** Brano estratto **
-----
Se governano due leader d'opposizione

Come se non ci fosse un domani. Mai si era visto nell'intera storia repubblicana un governo così esclusivamente ripiegato sugli interessi dei partiti che lo sostengono; mai si erano visti nell'intera storia repubblicana partiti di governo così esclusivamente ripiegati sulla propria convenienza politica del momento. Nell'irrilevanza del premier, Di Maio e Salvini si muovono come se il mondo finisse il 26 maggio, giorno delle elezioni europee. Come se, appunto, non ci fosse un domani.

Non esercitano la funzione di vicepresidenti del Consiglio, non condividono una politica. Utilizzano i loro ministeri come grancassa per la propaganda delle rispettive parti politiche e si comportano come se mai avessero davvero assunto un ruolo istituzionale e fossero in realtà rimasti, semplicemente, due leader di partito. Due leader di opposizione, però, privi di responsabilità dirette sul futuro dell'Italia. Come adolescenti drogati dal web, non sembrano percepire la distinzione tra reale e virtuale, tra un tweet e un atto formale di governo. Salvini difende sui social la democrazia in Venezuela e non pare curasi del fatto che il governo di cui è vicepremier si è invece schierato col dittatore Maduro. Di Maio sui social parla di crescita economica e investimenti pubblici e non pare curarsi del fatto che il governo di cui è vicepremier ha varato una legge di Bilancio recessiva, che alza le tasse e non contempla investimenti. Entrambi, poi, per giorni si stupiscono che la Francia abbia richiamato l'ambasciatore. Ohibò, come sono permalosi questi francesi... Ma cosa avrebbe fatto il governo italiano se in piena contestazione De Gaulle si fosse schierato con i «nostri» manifestanti più violenti e fosse addirittura volato a Roma per incontrarli?

Richiamare l'ambasciatore sarebbe stato il minimo, ma i due vicepremier non se ne danno per intesi. A loro avviso è tutto normale: «Macron è un avversario politico», ha, per così dire, spiegato Di Maio. E dicendolo ha confermato che per lui la dimensione statuale non esiste, esiste solo la logica di partito. La logica del prendi i voti e scappa. E buona fortuna a chi, il prossimo autunno, si troverà a dover scrivere una manovra finanziaria già gravata da una quarantina di miliardi tra Iva e interessi sul debito.
-----
** Sezione dei dati **
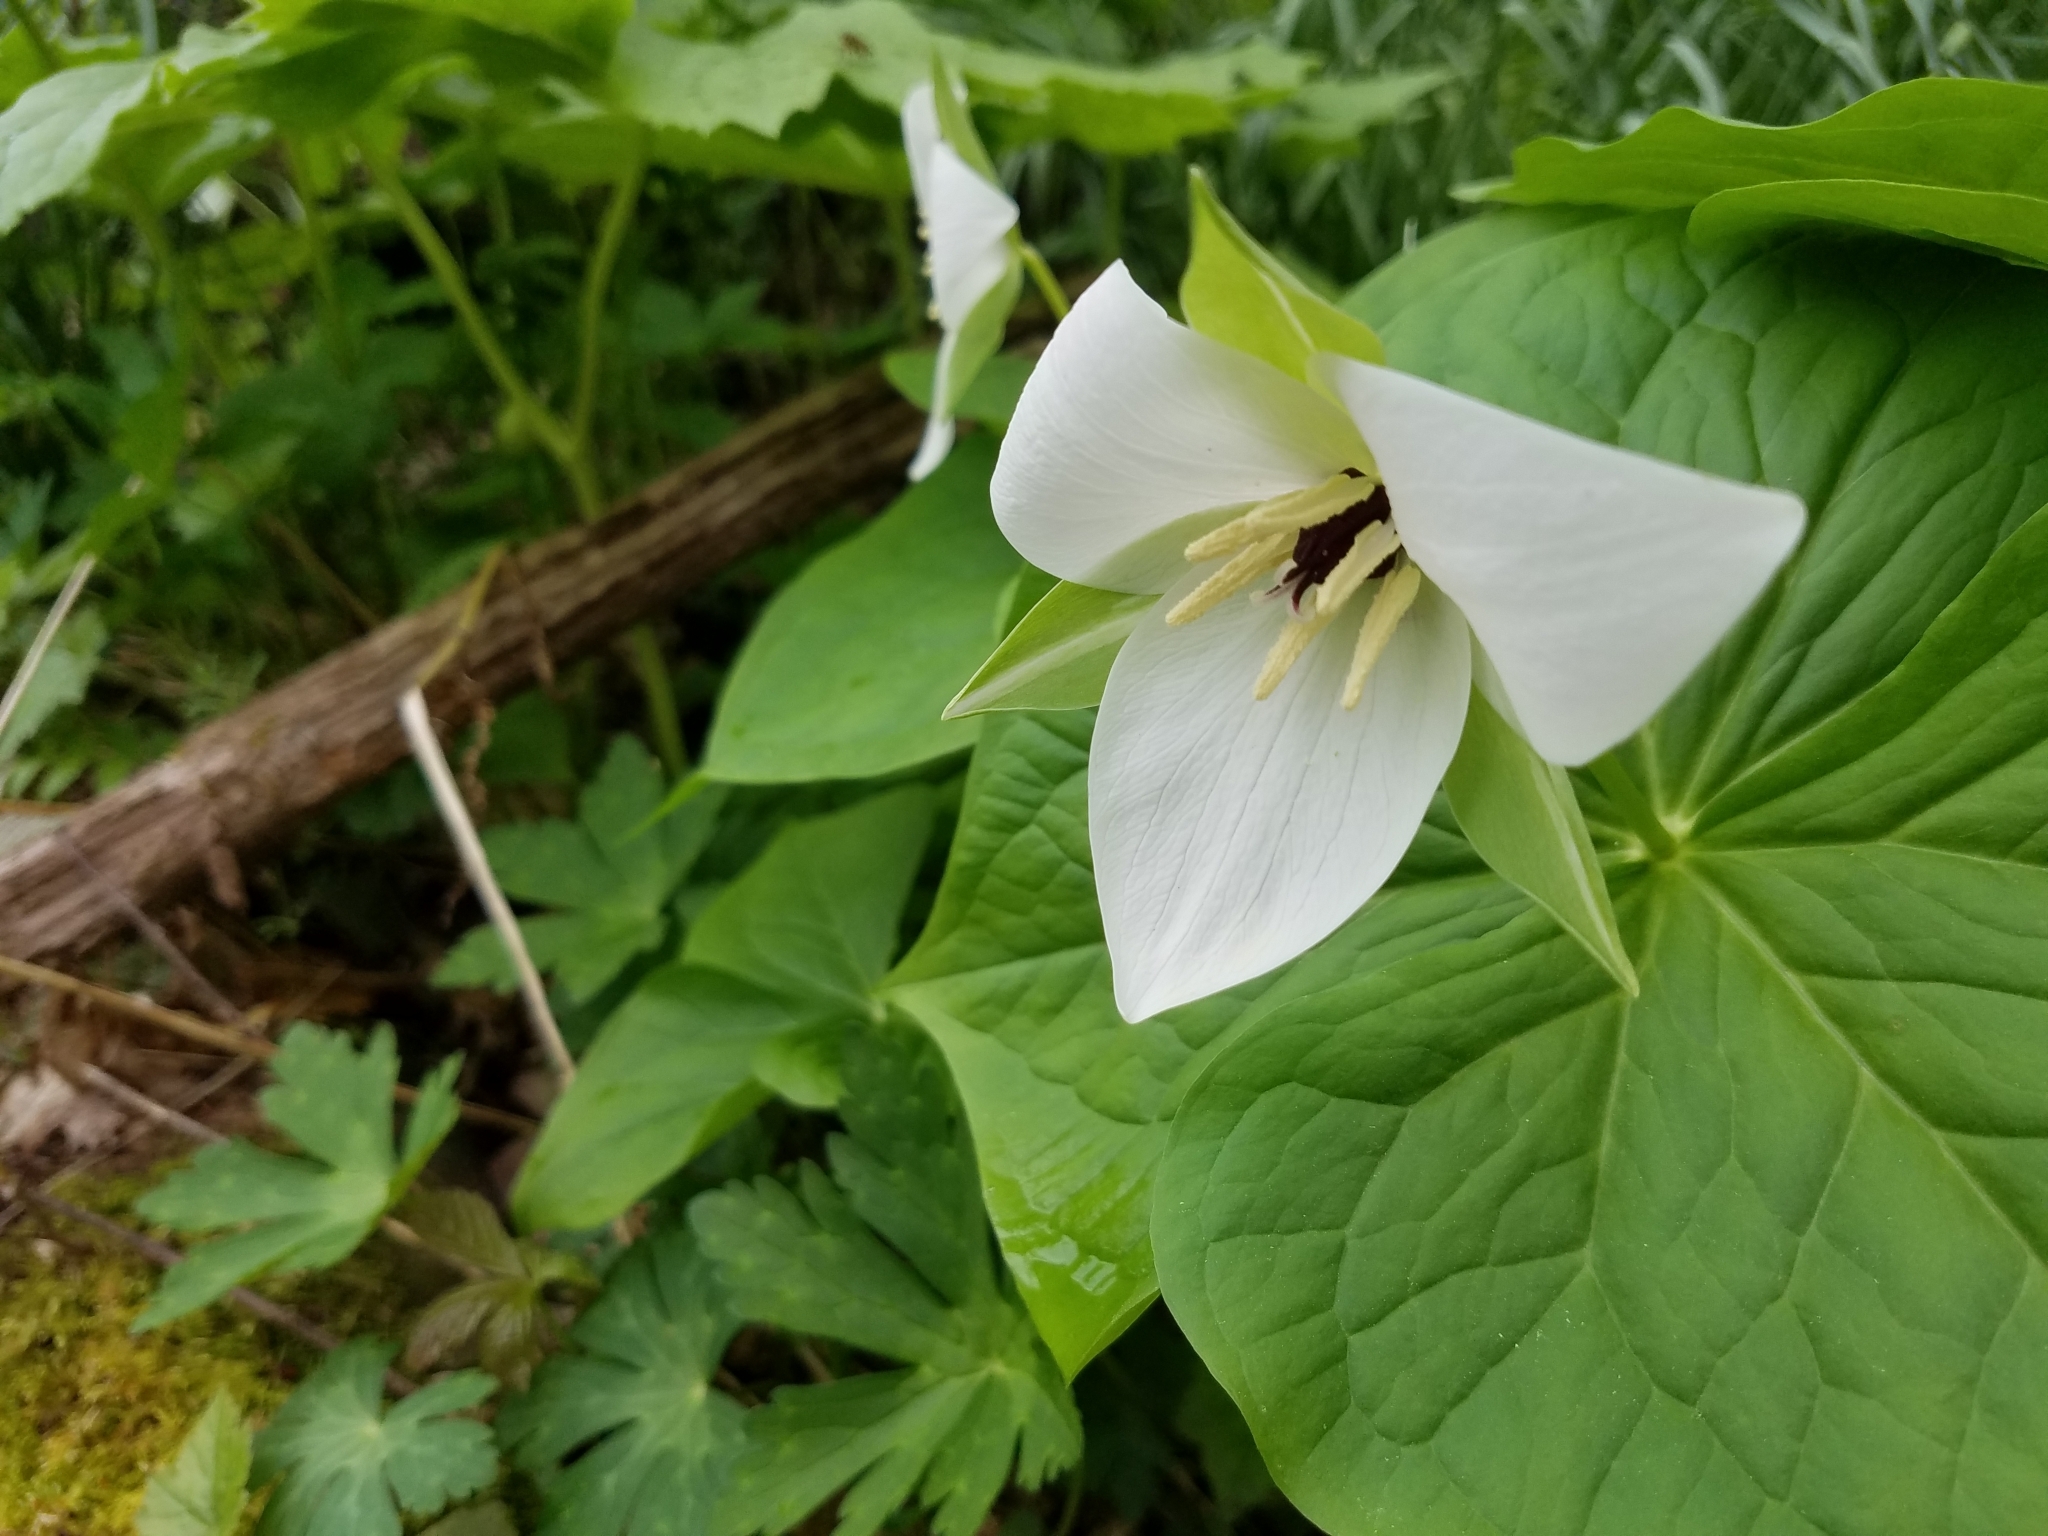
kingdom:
-----
** Descrizione del compito **
Puoi ripetere alla lettera, dal brano sui due vicepremier, tutto ciò che va da "Come se non" giù fino a "appunto, non ci fosse un domani."?

** Risposta al compito **
Come se non ci fosse un domani. Mai si era visto nell'intera storia repubblicana un governo così esclusivamente ripiegato sugli interessi dei partiti che lo sostengono; mai si erano visti nell'intera storia repubblicana partiti di governo così esclusivamente ripiegati sulla propria convenienza politica del momento. Nell'irrilevanza del premier, Di Maio e Salvini si muovono come se il mondo finisse il 26 maggio, giorno delle elezioni europee. Come se, appunto, non ci fosse un domani.